Work order 1 — According to the election-stress text, which two stress hormones does laughing lower right away?
Work order 2 — Reproduce the part of the election-stress text that begins at the words "The takeaway? If" and stops after "in our words.".

Reading text —
--- START ---
The takeaway? If your candidate lost and you're now bemoaning the future of the country, instead of allowing the stress to undermine your well-being, you can temper the effect by actually changing your thoughts and your words. The following, with apologies to Mitt Romney, is our own five-point plan to gain control of election anxiety and take hold of your health.
- Choose your words wisely. A positive outlook, and its attendant language, is an integral part of any attempt at assuaging post-Election Day unease. Research has indicated that the language we use may actually influence our visual perception of the world around us.5 And where does a shift toward optimism begin? Going back to our Lao-Tze quote: in our thoughts and in our words.
- Cut the cursing. Hold off on letting loose a barrage of your favorite expletives while lamenting the shifting shape of the political landscape. A recent study showed that swear words may actually stress the brain.6
- Don't take it all so seriously. Researchers conducted a small study that indicated that laughing has an immediate lowering effect on levels of stress hormones cortisol and adrenaline.7 Need to lighten it up in the wake of the election? Comedy Central's coverage might be your answer or forgo the news altogether in favor of your favorite comedy film.
--- END ---
Data below —
--- START ---
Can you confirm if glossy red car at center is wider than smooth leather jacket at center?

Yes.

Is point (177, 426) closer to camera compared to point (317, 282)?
--- END ---
Task output 1 — Cortisol and adrenaline.

Task output 2 —
The takeaway? If your candidate lost and you're now bemoaning the future of the country, instead of allowing the stress to undermine your well-being, you can temper the effect by actually changing your thoughts and your words. The following, with apologies to Mitt Romney, is our own five-point plan to gain control of election anxiety and take hold of your health.
- Choose your words wisely. A positive outlook, and its attendant language, is an integral part of any attempt at assuaging post-Election Day unease. Research has indicated that the language we use may actually influence our visual perception of the world around us.5 And where does a shift toward optimism begin? Going back to our Lao-Tze quote: in our thoughts and in our words.